As far as we’ve seen, there’s no easy way to build this kind of query without doing it yourself. There is no library doing this. That’s why we had to build our own code.

What about… pagination?

Things can get a little uglier if you add pagination in the request above. Let’s imagine we want to request the list of friends of each of the human above. Our single request looks like

{
  human(id: "1000") {
    name
    friends(first: 100) {
      name
    }
  }
}

Most GraphQL queries who return a list uses a pagination system. That means you need to ask for pagination data, usually using the pageInfo attributes:

{
  human(id: "1000") {
    name
    friends(first: 100) {
      name
      pageInfo {
        hasNextPage
        endCursor
      }
  }
}

Once you retrieve the returned cursor, you’re able to use it as an after value for the friends attribute retrieval, getting the next batch of friends.

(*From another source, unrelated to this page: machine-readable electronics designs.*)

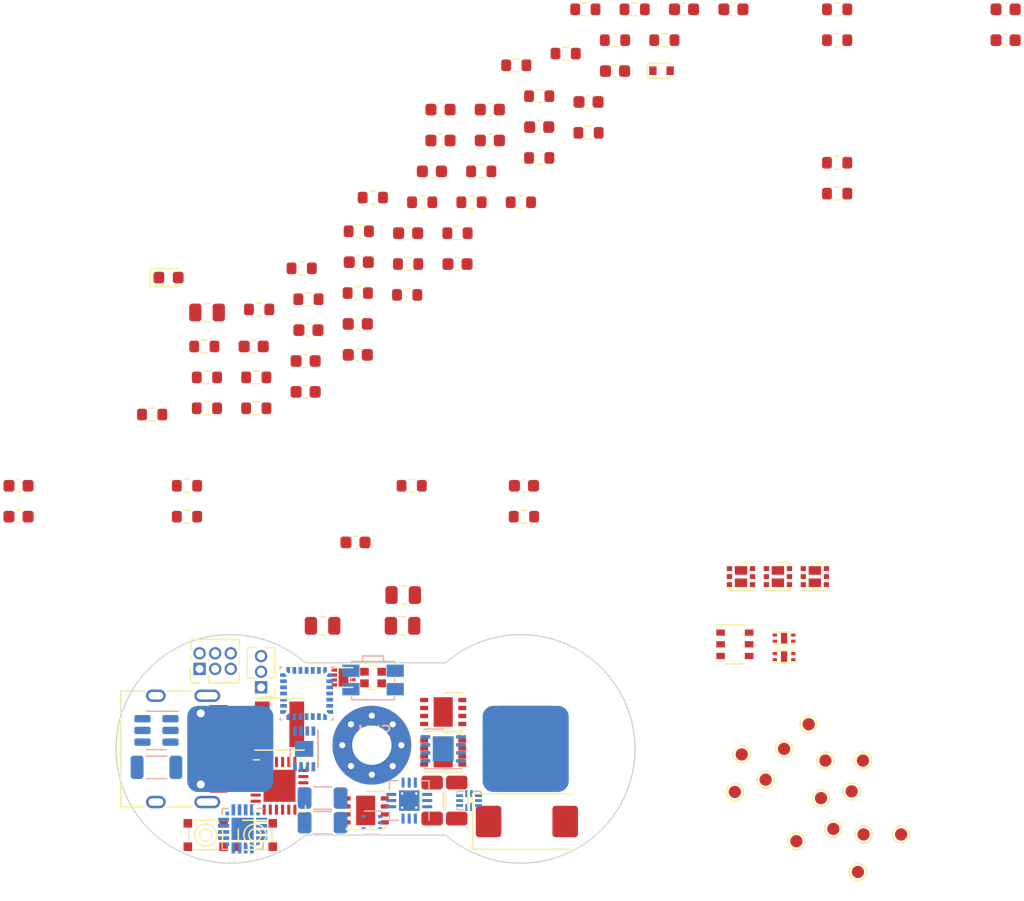
<source format=kicad_pcb>
(kicad_pcb (version 20201116) (generator pcbnew)

  (general
    (thickness 1.6)
  )

  (paper "A4")
  (layers
    (0 "F.Cu" signal)
    (1 "In1.Cu" power)
    (2 "In2.Cu" power)
    (31 "B.Cu" signal)
    (32 "B.Adhes" user "B.Adhesive")
    (33 "F.Adhes" user "F.Adhesive")
    (34 "B.Paste" user)
    (35 "F.Paste" user)
    (36 "B.SilkS" user "B.Silkscreen")
    (37 "F.SilkS" user "F.Silkscreen")
    (38 "B.Mask" user)
    (39 "F.Mask" user)
    (40 "Dwgs.User" user "User.Drawings")
    (41 "Cmts.User" user "User.Comments")
    (42 "Eco1.User" user "User.Eco1")
    (43 "Eco2.User" user "User.Eco2")
    (44 "Edge.Cuts" user)
    (45 "Margin" user)
    (46 "B.CrtYd" user "B.Courtyard")
    (47 "F.CrtYd" user "F.Courtyard")
    (48 "B.Fab" user)
    (49 "F.Fab" user)
  )

  (setup
    (stackup
      (layer "F.SilkS" (type "Top Silk Screen") (color "White"))
      (layer "F.Paste" (type "Top Solder Paste"))
      (layer "F.Mask" (type "Top Solder Mask") (color "Black") (thickness 0.01))
      (layer "F.Cu" (type "copper") (thickness 0.035))
      (layer "dielectric 1" (type "core") (thickness 0.48) (material "FR4") (epsilon_r 4.5) (loss_tangent 0.02))
      (layer "In1.Cu" (type "copper") (thickness 0.035))
      (layer "dielectric 2" (type "prepreg") (thickness 0.48) (material "FR4") (epsilon_r 4.5) (loss_tangent 0.02))
      (layer "In2.Cu" (type "copper") (thickness 0.035))
      (layer "dielectric 3" (type "core") (thickness 0.48) (material "FR4") (epsilon_r 4.5) (loss_tangent 0.02))
      (layer "B.Cu" (type "copper") (thickness 0.035))
      (layer "B.Mask" (type "Bottom Solder Mask") (color "Black") (thickness 0.01))
      (layer "B.Paste" (type "Bottom Solder Paste"))
      (layer "B.SilkS" (type "Bottom Silk Screen") (color "White"))
      (copper_finish "HAL SnPb")
      (dielectric_constraints no)
    )
    (pcbplotparams
      (layerselection 0x00010fc_ffffffff)
      (disableapertmacros false)
      (usegerberextensions false)
      (usegerberattributes true)
      (usegerberadvancedattributes true)
      (creategerberjobfile true)
      (svguseinch false)
      (svgprecision 6)
      (excludeedgelayer true)
      (plotframeref false)
      (viasonmask false)
      (mode 1)
      (useauxorigin false)
      (hpglpennumber 1)
      (hpglpenspeed 20)
      (hpglpendiameter 15.000000)
      (psnegative false)
      (psa4output false)
      (plotreference true)
      (plotvalue true)
      (plotinvisibletext false)
      (sketchpadsonfab false)
      (subtractmaskfromsilk false)
      (outputformat 1)
      (mirror false)
      (drillshape 1)
      (scaleselection 1)
      (outputdirectory "")
    )
  )


  (net 0 "")
  (net 1 "GND")
  (net 2 "Net-(J1-PadA6)")
  (net 3 "Net-(C7-Pad1)")
  (net 4 "Net-(J1-PadA7)")
  (net 5 "/VBAT")
  (net 6 "no_connect_88")
  (net 7 "/UVLO")
  (net 8 "/CH_STAT")
  (net 9 "/SDA")
  (net 10 "no_connect_89")
  (net 11 "Net-(C8-Pad2)")
  (net 12 "Net-(C2-Pad1)")
  (net 13 "/SENSE")
  (net 14 "Net-(Q2-Pad4)")
  (net 15 "Net-(Q2-Pad1)")
  (net 16 "/OUT")
  (net 17 "Net-(C10-Pad1)")
  (net 18 "Net-(C20-Pad1)")
  (net 19 "/OUT_V")
  (net 20 "Net-(C27-Pad1)")
  (net 21 "/SCL")
  (net 22 "/CH_INT")
  (net 23 "VCC")
  (net 24 "Net-(C28-Pad1)")
  (net 25 "/USB_DET")
  (net 26 "Net-(D2-Pad1)")
  (net 27 "Net-(D2-Pad2)")
  (net 28 "Net-(D2-Pad3)")
  (net 29 "Net-(FB1-Pad1)")
  (net 30 "no_connect_82")
  (net 31 "Net-(Q4-Pad5)")
  (net 32 "Net-(R11-Pad1)")
  (net 33 "/SWDIO")
  (net 34 "Net-(Q5-Pad5)")
  (net 35 "/SWCLK")
  (net 36 "Net-(Q6-Pad5)")
  (net 37 "/RESET")
  (net 38 "no_connect_83")
  (net 39 "/LED_PWR")
  (net 40 "/LED_EN")
  (net 41 "/CS_OUT")
  (net 42 "/CS_PWR")
  (net 43 "/CS_EN")
  (net 44 "/DBG_RX")
  (net 45 "/DBG_TX")
  (net 46 "Net-(C9-Pad2)")
  (net 47 "/B2_V")
  (net 48 "+3V3")
  (net 49 "/DIV_1")
  (net 50 "Net-(C9-Pad1)")
  (net 51 "/B2_EN")
  (net 52 "/B1_V")
  (net 53 "/DIV_2")
  (net 54 "/B1_EN")
  (net 55 "/DIV")
  (net 56 "/OUT_EN")
  (net 57 "/B2_MON")
  (net 58 "Net-(R7-Pad2)")
  (net 59 "/B1_MON")
  (net 60 "Net-(R10-Pad1)")
  (net 61 "Net-(R14-Pad2)")
  (net 62 "/I_IN")
  (net 63 "/OUT_MON")
  (net 64 "Net-(R22-Pad1)")
  (net 65 "Net-(R23-Pad1)")
  (net 66 "Net-(R26-Pad2)")
  (net 67 "Net-(R27-Pad2)")
  (net 68 "Net-(R32-Pad2)")
  (net 69 "Net-(R25-Pad2)")
  (net 70 "Net-(R30-Pad2)")
  (net 71 "/WAKEUP")
  (net 72 "/BOOTL")
  (net 73 "/OUT_1")
  (net 74 "no_connect_92")
  (net 75 "no_connect_90")
  (net 76 "/COM_TX")
  (net 77 "/COM_RX")
  (net 78 "no_connect_118")
  (net 79 "no_connect_87")
  (net 80 "no_connect_86")
  (net 81 "VBUS")
  (net 82 "Net-(J1-PadA5)")
  (net 83 "Net-(J1-PadB5)")
  (net 84 "no_connect_85")
  (net 85 "/D-")
  (net 86 "/D+")
  (net 87 "no_connect_91")
  (net 88 "no_connect_84")
  (net 89 "no_connect_112")
  (net 90 "no_connect_111")
  (net 91 "no_connect_110")
  (net 92 "no_connect_109")
  (net 93 "no_connect_108")
  (net 94 "no_connect_107")
  (net 95 "no_connect_106")
  (net 96 "no_connect_105")
  (net 97 "no_connect_103")
  (net 98 "no_connect_102")
  (net 99 "no_connect_101")
  (net 100 "no_connect_100")
  (net 101 "no_connect_99")
  (net 102 "no_connect_98")
  (net 103 "no_connect_97")
  (net 104 "no_connect_96")
  (net 105 "no_connect_95")
  (net 106 "no_connect_94")
  (net 107 "no_connect_116")
  (net 108 "no_connect_115")
  (net 109 "no_connect_114")
  (net 110 "no_connect_113")
  (net 111 "no_connect_104")
  (net 112 "no_connect_93")
  (net 113 "no_connect_117")
  (net 114 "/PSEL")
  (net 115 "/TS")
  (net 116 "/CD")
  (net 117 "/PG")
  (net 118 "Net-(U7-Pad8)")

  (footprint "TCY_IC:UDFN-6-2EP_2x2mm_P0.65mm_EP1x0.7mm" (layer "F.Cu") (at 184.5 66))

  (footprint "Resistor_SMD:R_0603_1608Metric" (layer "F.Cu") (at 189.31 19.9))

  (footprint "Capacitor_SMD:C_0603_1608Metric" (layer "F.Cu") (at 157.08 30.56))

  (footprint "Package_DFN_QFN:DFN-8-1EP_3x3mm_P0.65mm_EP1.55x2.4mm" (layer "F.Cu") (at 157.3 80.3))

  (footprint "Package_DFN_QFN:QFN-24-1EP_4x4mm_P0.5mm_EP2.6x2.6mm" (layer "F.Cu") (at 144 83))

  (footprint "Resistor_SMD:R_0603_1608Metric" (layer "F.Cu") (at 154.74 58.62))

  (footprint "Capacitor_SMD:C_0603_1608Metric" (layer "F.Cu") (at 171.26 24.92))

  (footprint "Resistor_SMD:R_0603_1608Metric" (layer "F.Cu") (at 142.34 44.29))

  (footprint "Capacitor_SMD:C_0603_1608Metric" (layer "F.Cu") (at 161.09 28.05))

  (footprint "TestPoint:TestPoint_Pad_D1.0mm" (layer "F.Cu") (at 194.51 86.95))

  (footprint "Capacitor_SMD:C_0603_1608Metric" (layer "F.Cu") (at 146.12 48.48))

  (footprint "Resistor_SMD:R_0603_1608Metric" (layer "F.Cu") (at 163.61 35.58))

  (footprint "TCY_IC:UTDFN-8-1EP_1.5x1.5mm_P0.4mm_EP0.8x1.45mm" (layer "F.Cu") (at 149.2 74.2 180))

  (footprint "TestPoint:TestPoint_Pad_D1.0mm" (layer "F.Cu") (at 183.5 82.5))

  (footprint "Resistor_SMD:R_0603_1608Metric" (layer "F.Cu") (at 142.11 49.81))

  (footprint "Resistor_SMD:R_0603_1608Metric" (layer "F.Cu") (at 189.31 34.88))

  (footprint "Resistor_SMD:R_0603_1608Metric" (layer "F.Cu") (at 159.6 35.58))

  (footprint "Resistor_SMD:R_0603_1608Metric" (layer "F.Cu") (at 150.36 42.96))

  (footprint "Resistor_SMD:R_0603_1608Metric" (layer "F.Cu") (at 171.26 22.41))

  (footprint "Package_DFN_QFN:DFN-8-1EP_3x3mm_P0.65mm_EP1.55x2.4mm" (layer "F.Cu") (at 157.3 77))

  (footprint "Capacitor_SMD:C_0603_1608Metric" (layer "F.Cu") (at 180.88 19.9))

  (footprint "Capacitor_SMD:C_0603_1608Metric" (layer "F.Cu") (at 141.9 47.3))

  (footprint "TCY_buttons_switches:KMT031NGJLHS" (layer "F.Cu") (at 138 87))

  (footprint "Resistor_SMD:R_0603_1608Metric" (layer "F.Cu") (at 138.1 49.81))

  (footprint "Resistor_SMD:R_0603_1608Metric" (layer "F.Cu") (at 146.35 43.46))

  (footprint "TCY_IC:MLF-4_1.2x1.6mm_P0.5_1EP_0.85x0.5mm" (layer "F.Cu") (at 185 71))

  (footprint "Resistor_SMD:R_0603_1608Metric" (layer "F.Cu") (at 145.8 40.95))

  (footprint "Resistor_SMD:R_0603_1608Metric" (layer "F.Cu") (at 136.48 58.62))

  (footprint "Resistor_SMD:R_0603_1608Metric" (layer "F.Cu") (at 169.11 29.94))

  (footprint "Resistor_SMD:R_0603_1608Metric" (layer "F.Cu") (at 175.27 22.41))

  (footprint "Capacitor_Tantalum_SMD:CP_EIA-7343-31_Kemet-D" (layer "F.Cu") (at 164.1 85.9))

  (footprint "Capacitor_SMD:C_0603_1608Metric" (layer "F.Cu") (at 158.46 40.6))

  (footprint "Capacitor_SMD:C_0603_1608Metric" (layer "F.Cu") (at 150.17 63.22))

  (footprint "Resistor_SMD:R_0603_1608Metric" (layer "F.Cu") (at 160.39 33.07))

  (footprint "Capacitor_SMD:C_0603_1608Metric" (layer "F.Cu") (at 150.44 40.45))

  (footprint "Resistor_SMD:R_0603_1608Metric" (layer "F.Cu") (at 154.45 40.6))

  (footprint "TestPoint:TestPoint_Pad_D1.0mm" (layer "F.Cu") (at 186 87.5))

  (footprint "Connector_PinHeader_1.27mm:PinHeader_2x03_P1.27mm_Vertical" (layer "F.Cu") (at 137.5 73.5 90))

  (footprint "Capacitor_SMD:C_0603_1608Metric" (layer "F.Cu") (at 203 22.41))

  (footprint "TCY_connectors:WirePad_SMD_1x_3x6mm" (layer "F.Cu") (at 164 82 90))

  (footprint "Capacitor_SMD:C_0603_1608Metric" (layer "F.Cu") (at 203 19.9))

  (footprint "Resistor_SMD:R_0603_1608Metric" (layer "F.Cu") (at 138.1 52.32))

  (footprint "Capacitor_SMD:C_0603_1608Metric" (layer "F.Cu") (at 150.36 45.47))

  (footprint "Resistor_SMD:R_0603_1608Metric" (layer "F.Cu") (at 172.86 19.9))

  (footprint "Capacitor_SMD:C_0603_1608Metric" (layer "F.Cu") (at 146.35 45.97))

  (footprint "Resistor_SMD:R_0603_1608Metric" (layer "F.Cu") (at 137.89 47.3))

  (footprint "TestPoint:TestPoint_Pad_D1.0mm" (layer "F.Cu") (at 185 80))

  (footprint "Capacitor_SMD:C_0603_1608Metric" (layer "F.Cu") (at 150.36 47.98))

  (footprint "Capacitor_SMD:C_0805_2012Metric" (layer "F.Cu") (at 138.11 44.54))

  (footprint "Capacitor_SMD:C_0603_1608Metric" (layer "F.Cu") (at 176.87 19.9))

  (footprint "TCY_IC:UDFN-6-2EP_2x2mm_P0.65mm_EP1x0.7mm" (layer "F.Cu") (at 181.5 66))

  (footprint "Capacitor_SMD:C_0603_1608Metric" (layer "F.Cu") (at 122.79 61.13))

  (footprint "Package_SO:TSOP-6_1.65x3.05mm_P0.95mm" (layer "F.Cu") (at 181 71.5))

  (footprint "Capacitor_SMD:C_0805_2012Metric" (layer "F.Cu") (at 154.05 67.5))

  (footprint "Resistor_SMD:R_0603_1608Metric" (layer "F.Cu") (at 165.1 26.96))

  (footprint "Resistor_SMD:R_0603_1608Metric" (layer "F.Cu") (at 189.31 32.37))

  (footprint "Resistor_SMD:R_Array_Convex_2x0606" (layer "F.Cu") (at 151.6 74.2))

  (footprint "Resistor_SMD:R_0603_1608Metric" (layer "F.Cu") (at 142.11 52.32))

  (footprint "Resistor_SMD:R_0603_1608Metric" (layer "F.Cu") (at 165.1 31.98))

  (footprint "TestPoint:TestPoint_Pad_D1.0mm" (layer "F.Cu") (at 191.41 80.95))

  (footprint "TCY_connectors:WirePad_SMD_1x_3x6mm" (layer "F.Cu") (at 164 78 90))

  (footprint "TestPoint:TestPoint_Pad_D1.0mm" (layer "F.Cu") (at 187 78))

  (footprint "Capacitor_SMD:C_0603_1608Metric" (layer "F.Cu") (at 157.08 28.05))

  (footprint "Capacitor_SMD:C_0603_1608Metric" (layer "F.Cu") (at 122.79 58.62))

  (footprint "TCY_IC:UDFN-6-2EP_2x2mm_P0.65mm_EP1x0.7mm" (layer "F.Cu") (at 187.5 66))

  (footprint "Diode_SMD:D_0603_1608Metric" (layer "F.Cu")
    (tedit 5F68FEF0) (tstamp 95c6f950-5284-4e88-b4c3-7f17404a85d7)
    (at 134.98 41.7)
    (descr "Diode SMD 0603 (1608 Metric), square (rectangular) end terminal, IPC_7351 nominal, (Body size source: http://www.tortai-tech.com/upload/download/2011102023233369053.pdf), generated with kicad-footprint-generator")
    (tags "diode")
    (property "Sheet file" "kratos_pack.kicad_sch")
    (property "Sheet name" "")
    (path "/00db56a2-afd7-45ee-a1df-242f89ea2fec")
    (attr smd)
    (fp_text reference "D3" (at 0 -1.43) (layer "F.SilkS") hide
      (effects (fon
... [172891 chars truncated]
</source>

That being said, when batching queries, you might have some humans that have more than 100 friends, and some not. That’s where things get complicated, as you’d need to create a new batch of queries to iterate over the remaining friends.

Our solution

Mixing all of the issues listed above does not seem to be solved in any GraphQL libraries that we found out there. This is why we built our own set of functions to handle this kind of case.

We’re releasing today our Python package named graphql-utils as open source. It’s definitely in alpha version but serves us well to leverage the GitHub GraphQL API. It solves all the issues listed above.

We’ll be happy to see this more widely used, adopted and improved. Feel free to fork it and hack it!